For me, I think I'll feel like I've reached success when I don’t have to sacrifice a part of myself for someone else. 

What does chasing sunshine mean to you and how does it manifest in your life?

Through self gratitude and finding value in myself again. Whether that’s through happiness, feeling vulnerable, or letting someone in. A big portion of my life was hidden behind closed doors because I just had to trek on, conform to my peers and society, and do what I was told was right. Because of that I lost a lot of self-confidence and the ability to prioritize myself first. Now that I'm rediscovering my identity, I’ll hopefully be at a place where I can fully be comfortable, not just sharing who I am, but being comfortable with who I am. 

Do you feel like there are parts of your life where this is starting to manifest?

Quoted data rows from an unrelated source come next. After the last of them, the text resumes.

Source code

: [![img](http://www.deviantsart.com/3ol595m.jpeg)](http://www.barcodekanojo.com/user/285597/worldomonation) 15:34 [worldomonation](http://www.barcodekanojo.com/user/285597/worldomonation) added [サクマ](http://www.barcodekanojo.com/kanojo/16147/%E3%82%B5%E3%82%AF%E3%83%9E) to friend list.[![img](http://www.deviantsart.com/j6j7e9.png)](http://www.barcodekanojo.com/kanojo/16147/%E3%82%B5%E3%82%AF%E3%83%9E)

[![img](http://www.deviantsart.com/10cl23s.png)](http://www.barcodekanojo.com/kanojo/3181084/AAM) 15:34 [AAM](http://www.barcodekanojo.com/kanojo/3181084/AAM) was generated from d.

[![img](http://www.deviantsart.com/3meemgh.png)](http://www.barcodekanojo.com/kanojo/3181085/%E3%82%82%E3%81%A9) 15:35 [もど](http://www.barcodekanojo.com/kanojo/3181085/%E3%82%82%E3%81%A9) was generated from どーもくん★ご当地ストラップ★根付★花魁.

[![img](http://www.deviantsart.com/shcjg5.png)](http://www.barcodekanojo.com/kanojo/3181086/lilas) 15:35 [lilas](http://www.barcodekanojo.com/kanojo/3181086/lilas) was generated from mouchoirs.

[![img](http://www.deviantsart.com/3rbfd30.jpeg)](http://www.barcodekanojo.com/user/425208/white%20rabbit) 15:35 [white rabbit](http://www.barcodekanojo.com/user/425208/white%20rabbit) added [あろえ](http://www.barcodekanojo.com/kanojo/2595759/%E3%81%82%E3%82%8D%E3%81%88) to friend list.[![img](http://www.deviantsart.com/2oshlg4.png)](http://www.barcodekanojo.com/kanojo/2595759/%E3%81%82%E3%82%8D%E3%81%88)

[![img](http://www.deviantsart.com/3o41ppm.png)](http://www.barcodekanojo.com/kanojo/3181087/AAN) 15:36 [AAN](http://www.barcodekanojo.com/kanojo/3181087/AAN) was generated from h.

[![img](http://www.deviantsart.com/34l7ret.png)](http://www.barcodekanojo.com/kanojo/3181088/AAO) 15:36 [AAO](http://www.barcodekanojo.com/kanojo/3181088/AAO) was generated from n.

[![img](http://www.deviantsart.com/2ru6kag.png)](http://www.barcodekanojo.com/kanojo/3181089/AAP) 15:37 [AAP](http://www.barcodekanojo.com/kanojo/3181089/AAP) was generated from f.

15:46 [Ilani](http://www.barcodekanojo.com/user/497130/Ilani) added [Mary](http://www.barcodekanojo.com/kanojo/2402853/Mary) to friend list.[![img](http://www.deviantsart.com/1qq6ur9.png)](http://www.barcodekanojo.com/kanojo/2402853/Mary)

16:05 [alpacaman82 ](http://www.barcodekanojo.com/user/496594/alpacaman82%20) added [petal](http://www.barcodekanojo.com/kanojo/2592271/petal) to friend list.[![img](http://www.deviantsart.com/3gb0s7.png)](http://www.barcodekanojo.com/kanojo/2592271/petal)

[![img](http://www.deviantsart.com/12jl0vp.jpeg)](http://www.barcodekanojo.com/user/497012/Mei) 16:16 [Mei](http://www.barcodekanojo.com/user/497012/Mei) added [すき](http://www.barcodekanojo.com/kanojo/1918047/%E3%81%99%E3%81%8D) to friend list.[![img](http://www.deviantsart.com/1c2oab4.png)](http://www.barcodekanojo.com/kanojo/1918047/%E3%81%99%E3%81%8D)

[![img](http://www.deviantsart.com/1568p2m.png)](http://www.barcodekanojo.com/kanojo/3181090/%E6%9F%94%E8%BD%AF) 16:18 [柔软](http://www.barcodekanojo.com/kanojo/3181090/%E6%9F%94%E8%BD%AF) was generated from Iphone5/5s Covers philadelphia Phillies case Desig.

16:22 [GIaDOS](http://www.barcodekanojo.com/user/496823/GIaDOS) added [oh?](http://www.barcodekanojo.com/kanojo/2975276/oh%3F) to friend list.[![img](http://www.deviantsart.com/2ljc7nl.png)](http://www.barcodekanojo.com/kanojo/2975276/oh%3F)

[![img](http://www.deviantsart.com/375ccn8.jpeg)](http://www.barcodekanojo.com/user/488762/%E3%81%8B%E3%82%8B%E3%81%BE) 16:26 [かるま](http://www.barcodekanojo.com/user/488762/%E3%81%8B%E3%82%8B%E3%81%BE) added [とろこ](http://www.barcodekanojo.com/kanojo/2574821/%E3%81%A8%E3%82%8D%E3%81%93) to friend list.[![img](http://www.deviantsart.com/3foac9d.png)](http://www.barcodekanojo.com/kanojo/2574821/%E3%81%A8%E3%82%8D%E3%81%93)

This interview, for one. This process of sharing my story is something that I probably would have never done years ago. Taking a vacation (laughs. Working with my therapist for years and giving myself that time, welcoming compliments and positivity and not deflecting them away out of insecurity. In little ways it’s manifesting, slowly but surely. 

Words of wisdom to share with those who are in pursuit of their sunshine and are in the journey of self-discovery?

No one really knows what’s going inside of you other than you, and sometimes, you might not really know what’s going on within either. Part of this self-discovery journey is that you have the power to decide what you want to share with others or keep close to your heart — just make sure to give yourself the time you need.